On Being Southern and Other Identities

I have lived in Texas since I was ten. Thirty-two years. And 24 of those have been in Austin. It's the longest I've ever lived anywhere. I love Austin but my early years as an Army brat were formative, I think. In that, periodically, I have a strong desire to move. This happens most often when the temperature is in the high nineties (or higher) or during election years when I actually contemplate moving to another country. However, my good husband refuses to live any further north and I refuse to live any further south so we seem to be stuck at this latitude.

The really funny thing is that whenever I meet new people, they think I'm from the Midwest --the one area of the country in which I HAVEN'T lived. Maybe it's because I try to really enunciate since I have this voice like a Smurf on speed and I'm afraid if I don't enunciate, no one will understand me. (You think I'm joking but people routinely call my house and when I answer, ask me if my mommy is home. I know I shouldn't but I usually tell them to call her in Dallas and see. Click.)

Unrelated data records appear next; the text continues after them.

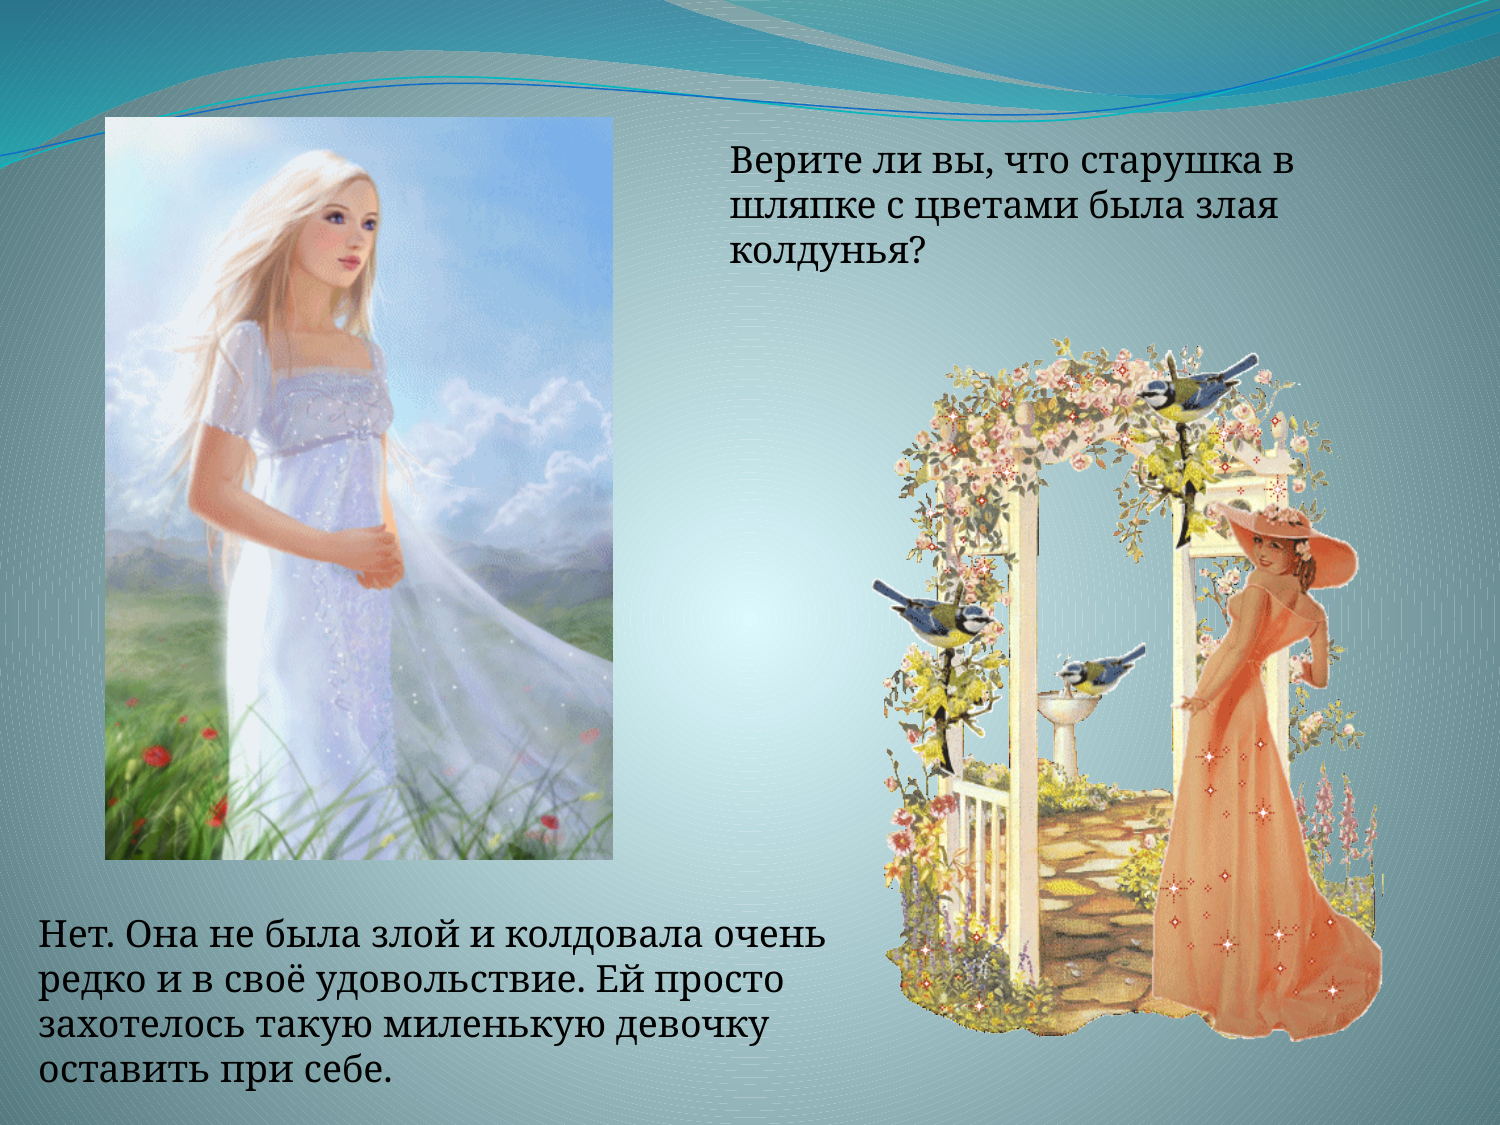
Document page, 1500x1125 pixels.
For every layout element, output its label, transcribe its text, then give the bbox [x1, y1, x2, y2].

text_box Нет. Она не была злой и колдовала очень редко и в своё удовольствие. Ей просто захотелось такую миленькую девочку оставить при себе. [23, 902, 856, 1098]
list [105, 116, 613, 860]
text_box Верите ли вы, что старушка в шляпке с цветами была злая колдунья? [714, 128, 1372, 279]
picture [866, 269, 1423, 1070]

I started thinking about this whole thing of regions and their identities because I don't really have a geographical identity, I don't think. I'm not Southern (my pie crusts suck) and I'm not Western (only went skeet shooting once and never hit anything. Plus I've never branded anything except a corporation). I'm not Eastern (although I'd like to live up that way about half the year --good knitting. But I don't walk near fast enough.) and I'm not Californian (no surfing, no manicures, no tan--ever. I do like California wine, though.)

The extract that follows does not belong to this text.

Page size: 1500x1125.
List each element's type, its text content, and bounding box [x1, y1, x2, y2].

I guess I don't know what I am.

I guess this doesn't surprise anyone.

But yesterday, I did something that many Southern women do every year. I have to admit that I have NEVER been so nervous. I don't mean to alarm you, but I, um, HOVERED. I called my father-in-law, who is an exceptional Southern cook.

Um.

More than once.

Ladies and gentleman (my husband, I'm not sure any other males read my blog), I present to you the pictorial of my adventures into Southern Womanhood.

I made Tomato Relish.

Here is the scene being set.



I used the recipe from the Bible of Southern Cooking (also a present from my FIL):


I won't detail the entire laborious process but I did want to note here that I had to PEEL the tomatoes before I cooked them. Nine pounds. If you blanch them in boiling water for a minute or so, you can take the peels off super-easily (another tip from my FIL.)

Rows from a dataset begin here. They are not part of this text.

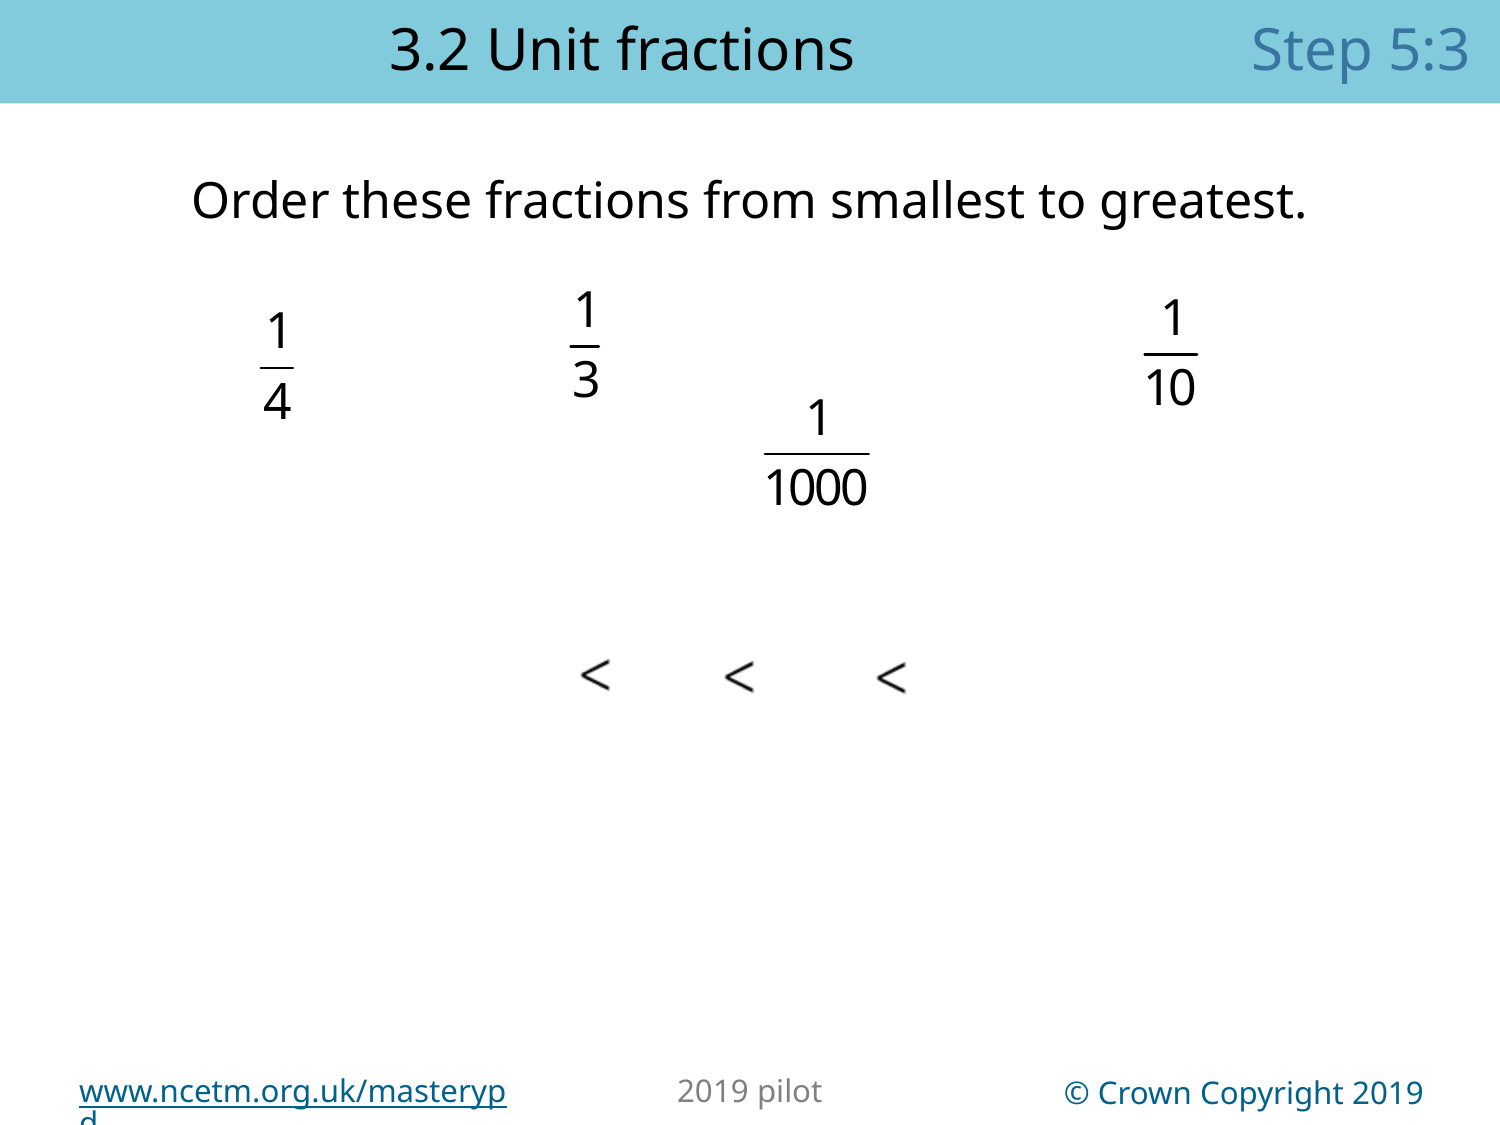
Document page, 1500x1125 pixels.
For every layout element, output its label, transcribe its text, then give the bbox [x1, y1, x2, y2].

text_box Order these fractions from smallest to greatest. [101, 161, 1399, 236]
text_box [1140, 291, 1203, 413]
picture [566, 621, 632, 713]
picture [862, 624, 928, 716]
picture [710, 623, 776, 715]
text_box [256, 305, 299, 425]
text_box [566, 283, 604, 405]
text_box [760, 391, 874, 513]
list 3.2 Unit fractions Step 5:3 [0, 0, 1500, 104]
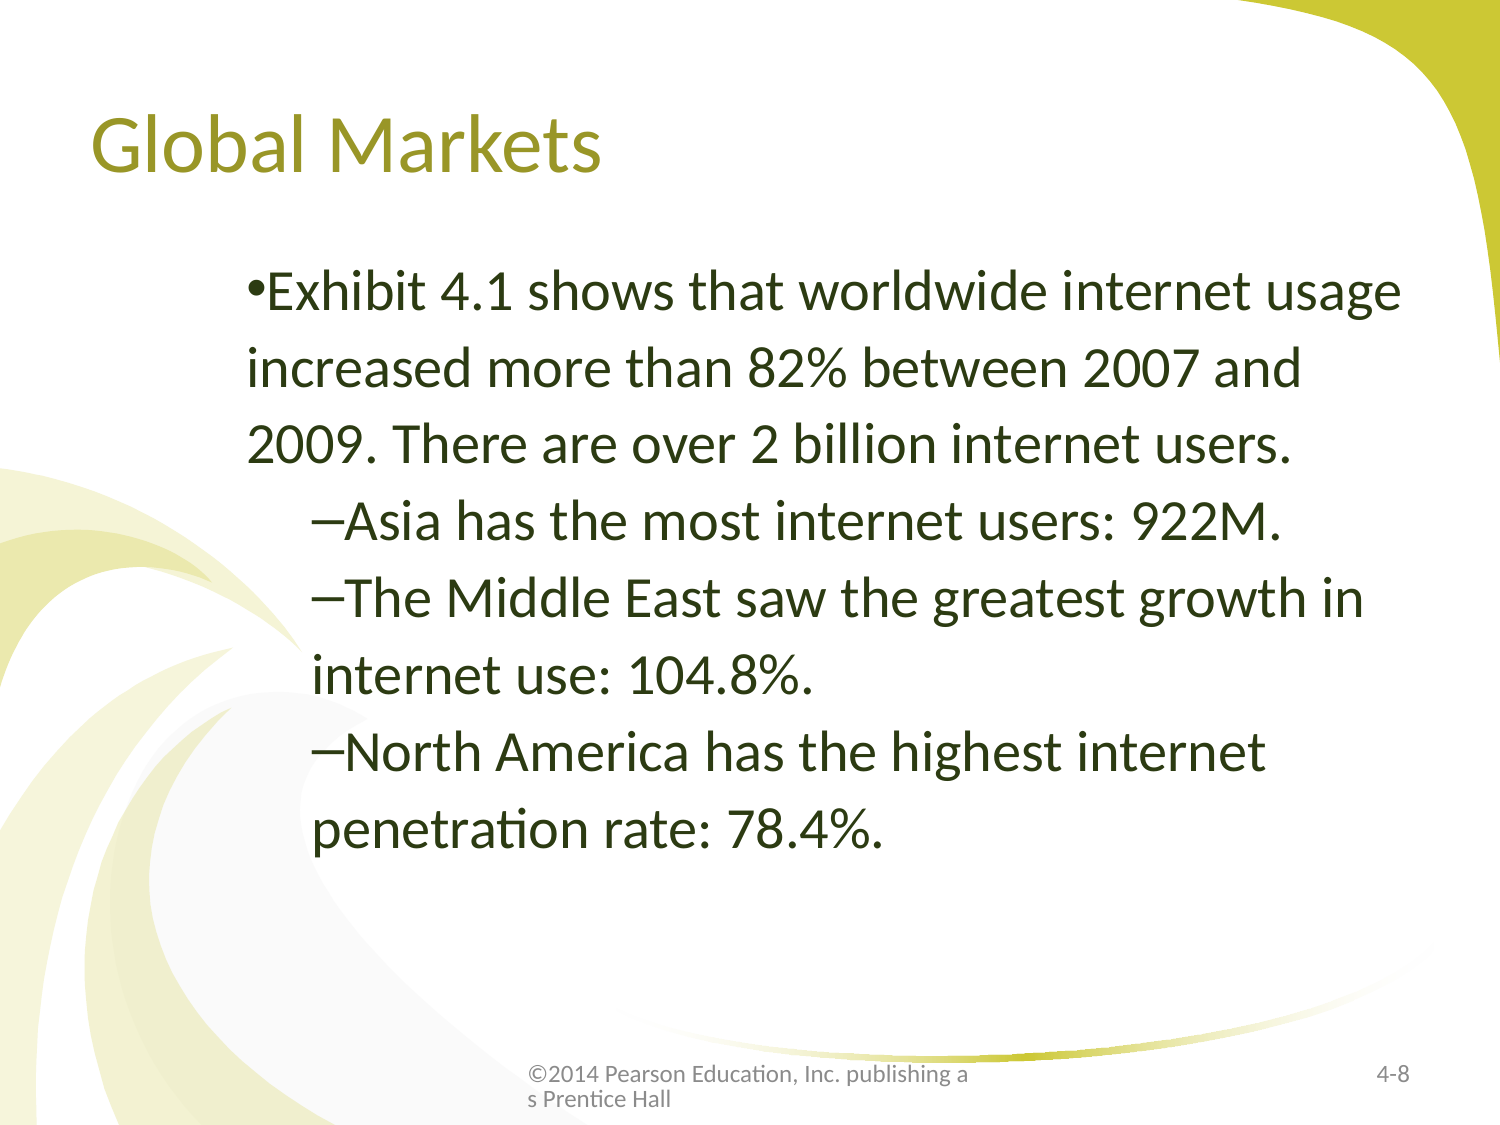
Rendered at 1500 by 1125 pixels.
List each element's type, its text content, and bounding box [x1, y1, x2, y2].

Anyway, here's what it looked like while it was cooking:


Here's the part where I got really nervous that maybe not enough liquid had evaporated and I took this picture to send to my FIL.

But he was playing golf and couldn't receive photos at that time. So I just bottled the stuff. And then I put it in the ten minute water bath--very important in the process.

And then, after I got those incredibly satisfying PINGS that happen when your jars vacuum seal properly, I put them in our narrow and hilarious pantry.


A good day's work--and it freaking takes about that long.

PS: My husband did a taste test and declared it perfect. I thought maybe I cooked it too long and that it needed more vinegar. We won't know until we eat it with black-eyed peas and cornbread.

Comments

Anonymous said…
I need to tell you that I just finished my first sock--inspired by the socks you posted pictures of in June. Yours are gorgeous! Anyway, I immediately cast on stitches for the second sock (per the yarn harlot's instructions in order to make it more likely that there will be a second sock) and am on my way to a PAIR of socks. Thanks for the inspiration-I've canned in the past-I think I'll stick with socks...
Anonymous said…
Yes, I went through all that with my first try at making strawberry jam. I grew up with a canning maven and yes that ping of the seal is a wonderful sound!!!!!

I worked with your sister in another life, she turned me on to your writing and I am glad to add you to my daily read, keep it up.
Tiffany said…
Um.

What is tomato relish? And what do you do with it?
DK said…
Oh, my god....I don't even know what tomato relish is, Barb! Dear heavens, I've been here in the south a month and already I'm a failure as a Southern woman...quick, someone say "Bless her heart," because that makes everything okay, right?

(sniff)...My queendom for a stuffed pizza right now...or a Maxwell Street Polish, or some other cultural food item I know the proper use of....
Barb Matijevich said…
You know, DK and Rockstories--y'all hail from the same part of the country, I think.

But want to know the truth? I had never had tomato relish until I met my husband, whose dad is from Alabama. Most Texans don't eat tomato relish, either. But southern people--truly southern people, like from Alabama? They know what to do with some tomato relish.

Anyway, the way we eat tomato relish is to crumble a slice of cornbread, ladle black-eyed peas over the top of it and put tomato relish on top. It's very delicious, in that Southern Comfort Food kind of way.
Barb Matijevich said…
I wish I could have written to you, you anonymous posters, to tell you how much I loved both of these comments. I loved that someone who used to work with my sister still reads MY work!

and it means a great deal to me to have turned someone else on to the pleasures of sock knitting. Especially right now, when I've had something of a sock catastrophe and have been sulking. THANK YOU!